Legambiente ricorda che «Nelle 4 regioni della pianura Padano-Veneta si concentra oltre l’85% di tutti i suini allevati in Italia, e oltre i 2/3 di tutti i bovini nazionali. Una densità di animali allevati che ha pochi eguali in Europa e che rappresenta, in termini di massa biologica, l’equivalente in peso di 50 milioni di esseri umani, come dire oltre il doppio della popolazione residente. Ma mentre le umane deiezioni vengono intercettate dalle fognature e trattate dai depuratori, per gli animali allevati non c’è alternativa allo spandimento sui campi: una pratica che funziona, quando le quantità sono appropriate e le colture richiedono fertilizzanti.
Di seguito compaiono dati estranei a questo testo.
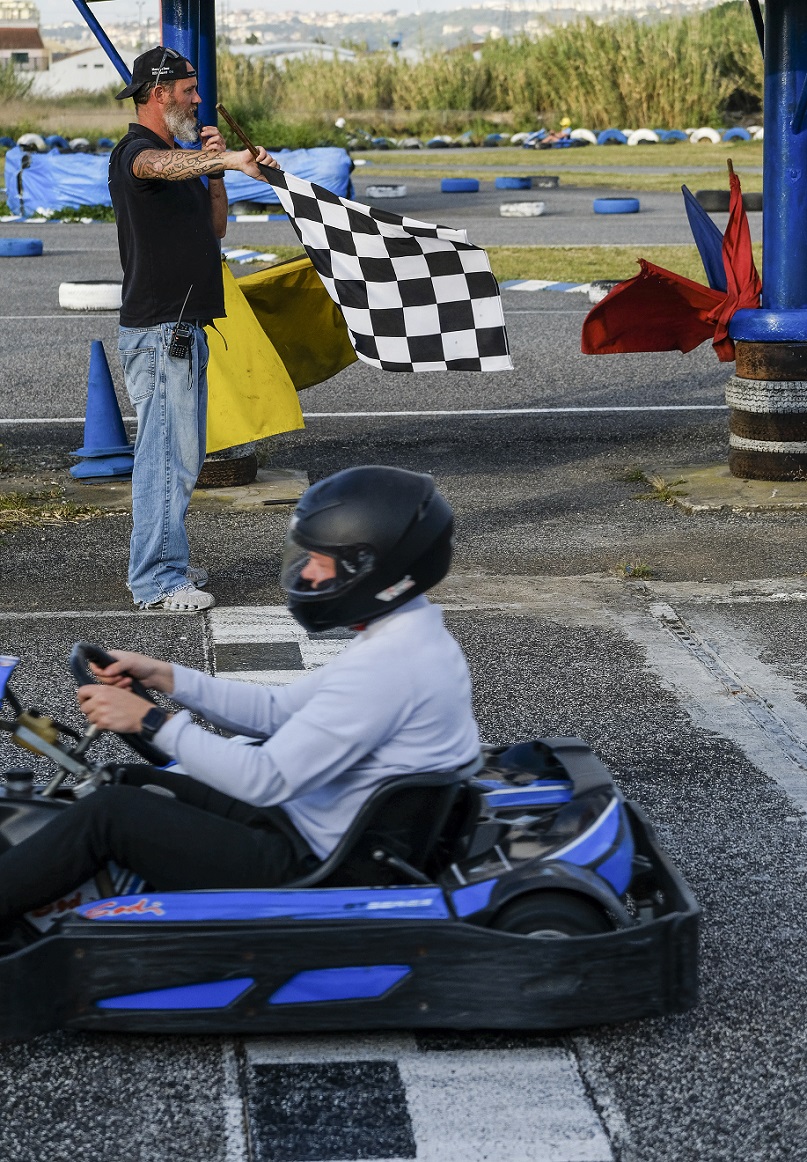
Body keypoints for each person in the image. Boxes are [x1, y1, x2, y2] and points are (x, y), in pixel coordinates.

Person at [0, 467, 481, 923]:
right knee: (122, 780)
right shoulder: (406, 636)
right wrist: (166, 676)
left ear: (378, 570)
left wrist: (150, 722)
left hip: (315, 863)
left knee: (107, 815)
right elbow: (277, 712)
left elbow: (265, 779)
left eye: (319, 563)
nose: (308, 576)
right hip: (316, 822)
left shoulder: (391, 667)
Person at [109, 45, 281, 613]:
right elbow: (153, 167)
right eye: (188, 90)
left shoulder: (182, 158)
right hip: (162, 332)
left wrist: (216, 172)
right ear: (159, 95)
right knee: (166, 458)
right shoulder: (138, 152)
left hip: (182, 330)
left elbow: (217, 229)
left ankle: (167, 558)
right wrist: (224, 161)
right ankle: (157, 579)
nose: (198, 98)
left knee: (180, 457)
È d’inverno che i liquami diventano un incubo, per gli allevatori che vedono riempirsi le cisterne, ma soprattutto per le popolazioni residenti, che devono sopportare miasmi e inquinamenti, gravi e dannosi per la salute: le deiezioni zootecniche sono all’origine delle emissioni di ammoniaca, gas che si combina con i micidiali NOx per formare sali d’ammonio, che compongono fino al 50% del particolato sottile per cui l’Italia è sotto procedura d’infrazione europea, “per avere omesso di prendere misure appropriate per ridurre i periodi di superamento”. E se rendono l’aria irrespirabile, non va meglio per l’acqua: i composti azotati in eccesso infatti sono all’origine dell’inquinamento da nitrati di fiumi, canali e falde acquifere da cui attingono pozzi e acquedotti, un problema grave al punto da spingere l’Europa, già nel 1991, a promulgare una direttiva per la protezione delle acque da questo specifico inquinamento».
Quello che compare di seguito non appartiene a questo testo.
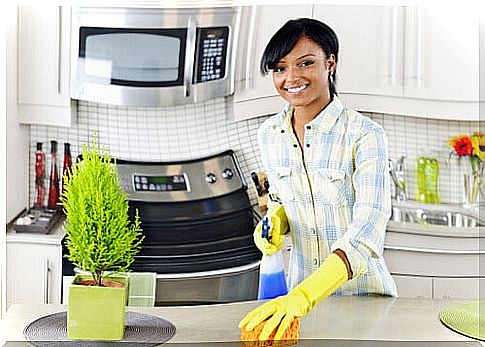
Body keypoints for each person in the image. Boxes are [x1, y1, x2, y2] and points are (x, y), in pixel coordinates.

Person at [238, 18, 397, 341]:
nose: (291, 78)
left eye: (306, 63)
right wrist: (276, 222)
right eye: (280, 68)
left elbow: (367, 231)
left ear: (330, 63)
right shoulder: (269, 135)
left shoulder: (364, 135)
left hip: (362, 301)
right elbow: (281, 198)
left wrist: (306, 295)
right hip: (295, 310)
Legambiente conclude ricordando che «Sul fronte degli allevamenti intensivi occorre favorire con decisione la riconversione degli allevamenti intensivi verso progetti che riducano significativamente le densità degli animali per superficie e rispettino il benessere animale, comprese le esigenze etologico/ambientali delle diverse specie allevate».